PERK inhibition promotes the rescue of protein translation and Nrf2‐related antioxidant response

Background Many neurodegenerative disorders in which aberrant protein conformers aggregate into pathological inclusions, such as tauopathies, also present endoplasmic reticulum stress and chronic activation of the PERK branch of the unfolded protein response (UPR). The adaptive effects of the PERK pathway include reduction of translation by transient inhibition of eIF2α and antioxidant response via induction of the transcription factor Nrf2. In contrast, prolonged activation of the UPR leads to sustained reduction in protein synthesis and induction of cell death pathways. To further investigate the role of the PERK pathway in neurodegenerative disorders, we focused on Down syndrome (DS), a secondary tauopathy, in which aging confers a high risk of Alzheimer‐like dementia (AD), Aβ plaques formation and tau tangle deposition.
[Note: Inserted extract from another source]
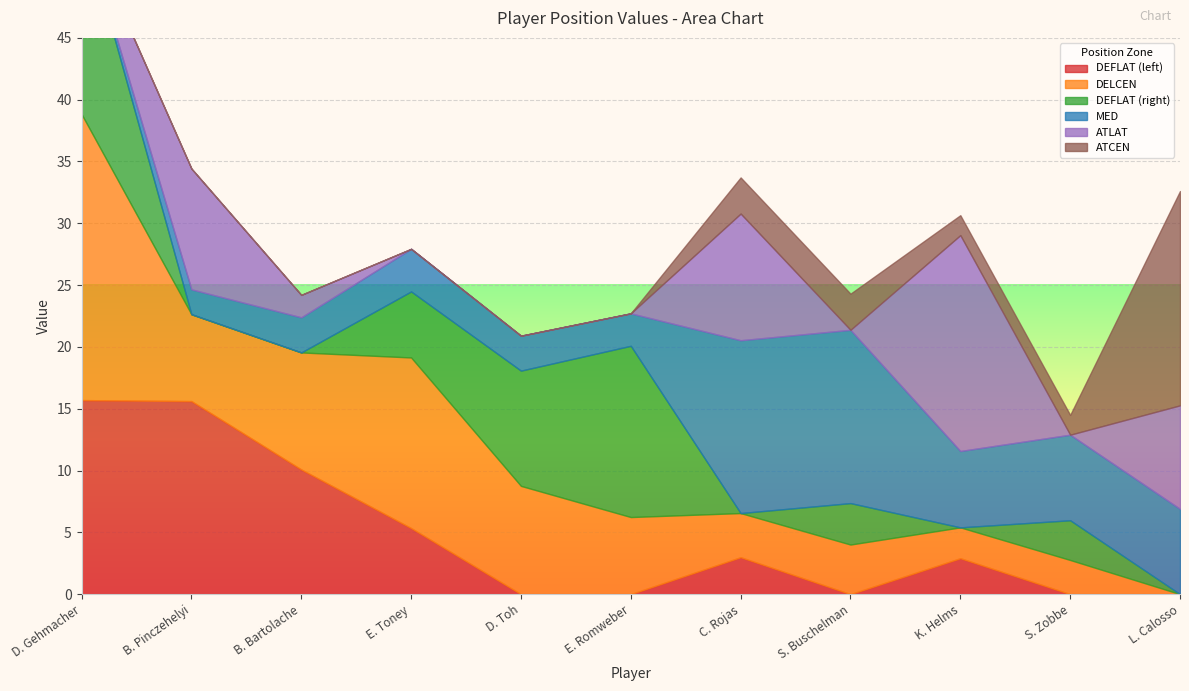

Where is the first local maximum for DELCEN?

E. Toney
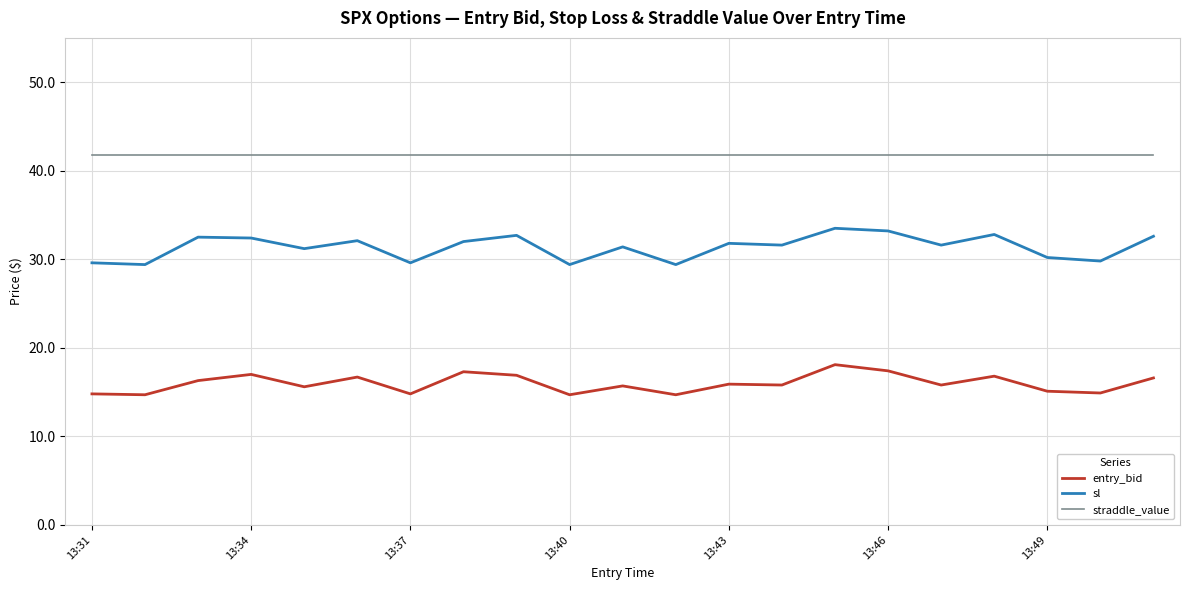

What is the highest value of the straddle_value series?

41.8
We recently determined that the UPR is dysregulated in a murine DS model. Therefore, our project aims to investigate if restoring PERK pathway, by using a well‐established PERK inhibitor (GSK2606414), could mitigate the early UPR activation and result in reduced brain pathology. Method Ts2Cje (mouse model of DS) at 6 months of age were treated with GSK2606414 a well‐known PERK inhibitor. To target directly the brain, we use the intranasal route. The analysis of the proteins of interest has been carried out by confocal microscopy, Western Blot and real time PCR. Furthermore, we use SUnSET, a non‐radioactive puromycin based approach adapted in vivo, to measure protein synthesis. Result Our data report that the pharmacological inhibition of PERK, by GSK2606414, ameliorate chronic PERK induction observed in DS mice restoring its downstream signalling aberrantly regulated during pathology. In particular, we demonstrate, in Ts2Cje treated mice the rescue from eIF2a‐mediated disruption of protein synthesis. In addition, we show that the compound was able to promote the Nrf2‐related antioxidant response reducing protein oxidative damage. Such effect was obtained by the increase of PI3K interaction with Nrf2 and by the restrain of Bach1 binding to ARE sequences. Conclusion Our study provides further insights about the role of PERK in DS pathology and in the development of AD, proposing PERK inhibitors as novel therapeutic agents able to rescue trisomic‐related defects of proteostasis and antioxidant response.